_WRITTEN TASK_
Repeat the data in full. Drop every picture.

_Data entries_
__________________________________________________
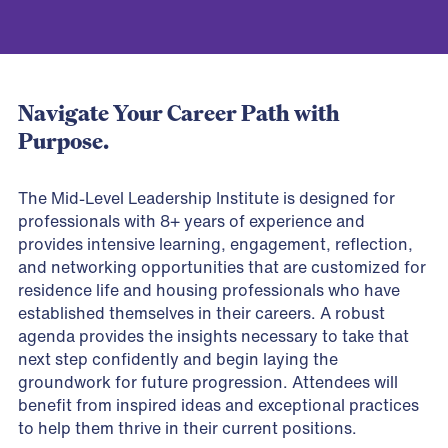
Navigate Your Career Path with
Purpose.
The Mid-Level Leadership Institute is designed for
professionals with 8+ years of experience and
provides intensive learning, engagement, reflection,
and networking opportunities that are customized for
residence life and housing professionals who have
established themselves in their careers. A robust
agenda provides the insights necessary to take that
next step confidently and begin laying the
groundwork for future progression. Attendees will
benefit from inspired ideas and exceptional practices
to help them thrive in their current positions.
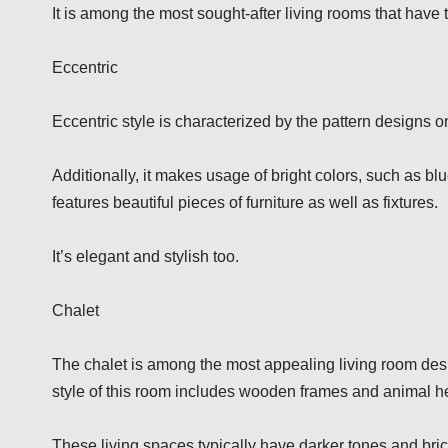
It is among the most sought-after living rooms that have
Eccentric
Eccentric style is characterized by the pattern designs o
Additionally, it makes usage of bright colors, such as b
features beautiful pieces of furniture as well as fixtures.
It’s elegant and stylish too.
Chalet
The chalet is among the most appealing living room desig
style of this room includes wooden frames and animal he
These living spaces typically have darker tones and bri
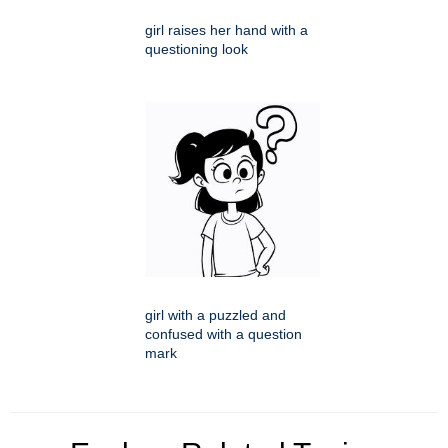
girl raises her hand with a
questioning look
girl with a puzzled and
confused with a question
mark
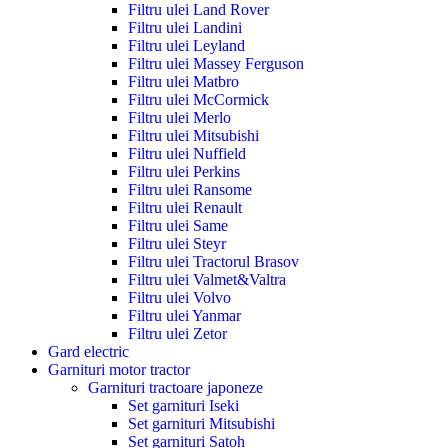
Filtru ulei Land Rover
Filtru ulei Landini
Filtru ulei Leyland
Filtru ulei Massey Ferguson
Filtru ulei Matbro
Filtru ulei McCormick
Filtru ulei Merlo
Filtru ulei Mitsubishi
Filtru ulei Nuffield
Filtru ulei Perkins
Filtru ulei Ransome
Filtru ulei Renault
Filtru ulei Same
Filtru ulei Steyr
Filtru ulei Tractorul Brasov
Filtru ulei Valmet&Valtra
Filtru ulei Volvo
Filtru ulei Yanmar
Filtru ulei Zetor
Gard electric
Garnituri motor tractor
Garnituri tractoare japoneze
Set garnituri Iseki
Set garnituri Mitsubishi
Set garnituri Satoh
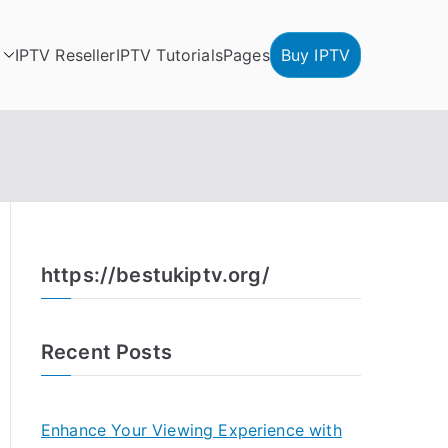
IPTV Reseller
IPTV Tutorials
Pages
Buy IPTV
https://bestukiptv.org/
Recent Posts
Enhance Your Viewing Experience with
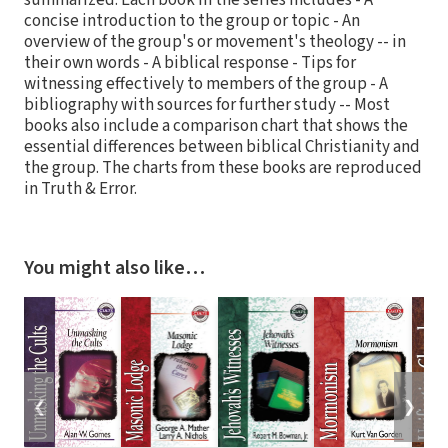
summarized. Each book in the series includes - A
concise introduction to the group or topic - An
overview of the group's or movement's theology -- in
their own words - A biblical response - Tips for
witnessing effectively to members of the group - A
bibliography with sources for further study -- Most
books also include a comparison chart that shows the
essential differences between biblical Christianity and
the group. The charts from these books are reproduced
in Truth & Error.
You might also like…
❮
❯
__________________________________________________
_WRITTEN RESPONSE_
Navigate Your Career Path with
Purpose.
The Mid-Level Leadership Institute is designed for
professionals with 8+ years of experience and
provides intensive learning, engagement, reflection,
and networking opportunities that are customized for
residence life and housing professionals who have
established themselves in their careers. A robust
agenda provides the insights necessary to take that
next step confidently and begin laying the
groundwork for future progression. Attendees will
benefit from inspired ideas and exceptional practices
to help them thrive in their current positions.
It is among the most sought-after living rooms that have
Eccentric
Eccentric style is characterized by the pattern designs o
Additionally, it makes usage of bright colors, such as b
features beautiful pieces of furniture as well as fixtures.
It’s elegant and stylish too.
Chalet
The chalet is among the most appealing living room desig
style of this room includes wooden frames and animal he
These living spaces typically have darker tones and bri
girl raises her hand with a
questioning look
girl with a puzzled and
confused with a question
mark
Filtru ulei Land Rover
Filtru ulei Landini
Filtru ulei Leyland
Filtru ulei Massey Ferguson
Filtru ulei Matbro
Filtru ulei McCormick
Filtru ulei Merlo
Filtru ulei Mitsubishi
Filtru ulei Nuffield
Filtru ulei Perkins
Filtru ulei Ransome
Filtru ulei Renault
Filtru ulei Same
Filtru ulei Steyr
Filtru ulei Tractorul Brasov
Filtru ulei Valmet&Valtra
Filtru ulei Volvo
Filtru ulei Yanmar
Filtru ulei Zetor
Gard electric
Garnituri motor tractor
Garnituri tractoare japoneze
Set garnituri Iseki
Set garnituri Mitsubishi
Set garnituri Satoh
IPTV Reseller
IPTV Tutorials
Pages
Buy IPTV
https://bestukiptv.org/
Recent Posts
Enhance Your Viewing Experience with
summarized. Each book in the series includes - A
concise introduction to the group or topic - An
overview of the group's or movement's theology -- in
their own words - A biblical response - Tips for
witnessing effectively to members of the group - A
bibliography with sources for further study -- Most
books also include a comparison chart that shows the
essential differences between biblical Christianity and
the group. The charts from these books are reproduced
in Truth & Error.
You might also like…
❮
❯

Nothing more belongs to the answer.